** Exercise aim **
Transcribe the records below. Leave every word as it is.

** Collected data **
*** Block opens ***

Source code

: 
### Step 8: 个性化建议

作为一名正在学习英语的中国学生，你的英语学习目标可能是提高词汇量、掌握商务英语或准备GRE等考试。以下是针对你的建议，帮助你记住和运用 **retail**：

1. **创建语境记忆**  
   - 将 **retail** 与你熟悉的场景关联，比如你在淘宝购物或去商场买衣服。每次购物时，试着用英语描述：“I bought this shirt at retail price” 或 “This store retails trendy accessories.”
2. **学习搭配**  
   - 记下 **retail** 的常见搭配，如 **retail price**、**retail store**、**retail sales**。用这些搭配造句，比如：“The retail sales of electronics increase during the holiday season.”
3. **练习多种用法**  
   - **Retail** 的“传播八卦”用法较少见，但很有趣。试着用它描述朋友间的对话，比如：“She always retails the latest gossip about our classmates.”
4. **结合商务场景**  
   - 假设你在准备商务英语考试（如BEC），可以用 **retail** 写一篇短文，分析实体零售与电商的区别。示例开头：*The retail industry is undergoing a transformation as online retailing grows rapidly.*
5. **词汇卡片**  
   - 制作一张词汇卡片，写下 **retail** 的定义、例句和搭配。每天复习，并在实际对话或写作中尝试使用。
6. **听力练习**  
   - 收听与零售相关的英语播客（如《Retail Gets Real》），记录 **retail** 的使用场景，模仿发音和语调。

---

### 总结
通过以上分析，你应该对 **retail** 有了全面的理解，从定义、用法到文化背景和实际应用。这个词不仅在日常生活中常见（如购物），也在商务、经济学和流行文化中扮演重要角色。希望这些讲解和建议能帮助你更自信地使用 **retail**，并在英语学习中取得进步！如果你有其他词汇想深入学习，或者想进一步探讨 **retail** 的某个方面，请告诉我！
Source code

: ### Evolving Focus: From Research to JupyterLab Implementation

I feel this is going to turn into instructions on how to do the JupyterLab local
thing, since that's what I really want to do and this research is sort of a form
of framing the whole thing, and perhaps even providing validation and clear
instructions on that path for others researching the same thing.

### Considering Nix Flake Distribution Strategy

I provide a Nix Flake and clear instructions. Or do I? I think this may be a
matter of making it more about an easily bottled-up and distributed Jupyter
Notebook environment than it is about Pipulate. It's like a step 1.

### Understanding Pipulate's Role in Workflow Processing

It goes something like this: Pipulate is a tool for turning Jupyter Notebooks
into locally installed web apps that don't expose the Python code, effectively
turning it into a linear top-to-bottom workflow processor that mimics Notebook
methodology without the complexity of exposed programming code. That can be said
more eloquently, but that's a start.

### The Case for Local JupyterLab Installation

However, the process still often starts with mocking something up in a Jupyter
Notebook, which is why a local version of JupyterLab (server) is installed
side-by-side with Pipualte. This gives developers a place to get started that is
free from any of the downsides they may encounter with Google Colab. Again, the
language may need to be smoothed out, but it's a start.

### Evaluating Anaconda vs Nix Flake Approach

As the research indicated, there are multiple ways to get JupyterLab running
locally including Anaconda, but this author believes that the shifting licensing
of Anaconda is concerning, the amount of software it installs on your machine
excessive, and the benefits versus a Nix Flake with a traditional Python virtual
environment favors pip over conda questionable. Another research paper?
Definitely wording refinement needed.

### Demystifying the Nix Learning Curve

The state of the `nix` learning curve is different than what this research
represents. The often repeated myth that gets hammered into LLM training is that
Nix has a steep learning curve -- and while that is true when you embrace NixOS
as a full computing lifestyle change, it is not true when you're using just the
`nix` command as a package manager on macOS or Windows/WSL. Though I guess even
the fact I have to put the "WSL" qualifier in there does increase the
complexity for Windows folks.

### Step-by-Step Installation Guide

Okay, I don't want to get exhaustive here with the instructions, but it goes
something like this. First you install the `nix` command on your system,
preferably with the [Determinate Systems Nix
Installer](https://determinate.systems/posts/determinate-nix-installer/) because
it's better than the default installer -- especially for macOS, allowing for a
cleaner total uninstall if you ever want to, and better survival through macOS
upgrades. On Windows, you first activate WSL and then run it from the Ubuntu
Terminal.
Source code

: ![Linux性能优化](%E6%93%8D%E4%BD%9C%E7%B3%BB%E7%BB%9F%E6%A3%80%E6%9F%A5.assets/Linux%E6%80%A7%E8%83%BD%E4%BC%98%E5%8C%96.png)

*** Block closes ***

** Final answer **
Source code

: 
### Step 8: 个性化建议

作为一名正在学习英语的中国学生，你的英语学习目标可能是提高词汇量、掌握商务英语或准备GRE等考试。以下是针对你的建议，帮助你记住和运用 **retail**：

1. **创建语境记忆**  
   - 将 **retail** 与你熟悉的场景关联，比如你在淘宝购物或去商场买衣服。每次购物时，试着用英语描述：“I bought this shirt at retail price” 或 “This store retails trendy accessories.”
2. **学习搭配**  
   - 记下 **retail** 的常见搭配，如 **retail price**、**retail store**、**retail sales**。用这些搭配造句，比如：“The retail sales of electronics increase during the holiday season.”
3. **练习多种用法**  
   - **Retail** 的“传播八卦”用法较少见，但很有趣。试着用它描述朋友间的对话，比如：“She always retails the latest gossip about our classmates.”
4. **结合商务场景**  
   - 假设你在准备商务英语考试（如BEC），可以用 **retail** 写一篇短文，分析实体零售与电商的区别。示例开头：*The retail industry is undergoing a transformation as online retailing grows rapidly.*
5. **词汇卡片**  
   - 制作一张词汇卡片，写下 **retail** 的定义、例句和搭配。每天复习，并在实际对话或写作中尝试使用。
6. **听力练习**  
   - 收听与零售相关的英语播客（如《Retail Gets Real》），记录 **retail** 的使用场景，模仿发音和语调。

---

### 总结
通过以上分析，你应该对 **retail** 有了全面的理解，从定义、用法到文化背景和实际应用。这个词不仅在日常生活中常见（如购物），也在商务、经济学和流行文化中扮演重要角色。希望这些讲解和建议能帮助你更自信地使用 **retail**，并在英语学习中取得进步！如果你有其他词汇想深入学习，或者想进一步探讨 **retail** 的某个方面，请告诉我！
Source code

: ### Evolving Focus: From Research to JupyterLab Implementation

I feel this is going to turn into instructions on how to do the JupyterLab local
thing, since that's what I really want to do and this research is sort of a form
of framing the whole thing, and perhaps even providing validation and clear
instructions on that path for others researching the same thing.

### Considering Nix Flake Distribution Strategy

I provide a Nix Flake and clear instructions. Or do I? I think this may be a
matter of making it more about an easily bottled-up and distributed Jupyter
Notebook environment than it is about Pipulate. It's like a step 1.

### Understanding Pipulate's Role in Workflow Processing

It goes something like this: Pipulate is a tool for turning Jupyter Notebooks
into locally installed web apps that don't expose the Python code, effectively
turning it into a linear top-to-bottom workflow processor that mimics Notebook
methodology without the complexity of exposed programming code. That can be said
more eloquently, but that's a start.

### The Case for Local JupyterLab Installation

However, the process still often starts with mocking something up in a Jupyter
Notebook, which is why a local version of JupyterLab (server) is installed
side-by-side with Pipualte. This gives developers a place to get started that is
free from any of the downsides they may encounter with Google Colab. Again, the
language may need to be smoothed out, but it's a start.

### Evaluating Anaconda vs Nix Flake Approach

As the research indicated, there are multiple ways to get JupyterLab running
locally including Anaconda, but this author believes that the shifting licensing
of Anaconda is concerning, the amount of software it installs on your machine
excessive, and the benefits versus a Nix Flake with a traditional Python virtual
environment favors pip over conda questionable. Another research paper?
Definitely wording refinement needed.

### Demystifying the Nix Learning Curve

The state of the `nix` learning curve is different than what this research
represents. The often repeated myth that gets hammered into LLM training is that
Nix has a steep learning curve -- and while that is true when you embrace NixOS
as a full computing lifestyle change, it is not true when you're using just the
`nix` command as a package manager on macOS or Windows/WSL. Though I guess even
the fact I have to put the "WSL" qualifier in there does increase the
complexity for Windows folks.

### Step-by-Step Installation Guide

Okay, I don't want to get exhaustive here with the instructions, but it goes
something like this. First you install the `nix` command on your system,
preferably with the [Determinate Systems Nix
Installer](https://determinate.systems/posts/determinate-nix-installer/) because
it's better than the default installer -- especially for macOS, allowing for a
cleaner total uninstall if you ever want to, and better survival through macOS
upgrades. On Windows, you first activate WSL and then run it from the Ubuntu
Terminal.
Source code

: ![Linux性能优化](%E6%93%8D%E4%BD%9C%E7%B3%BB%E7%BB%9F%E6%A3%80%E6%9F%A5.assets/Linux%E6%80%A7%E8%83%BD%E4%BC%98%E5%8C%96.png)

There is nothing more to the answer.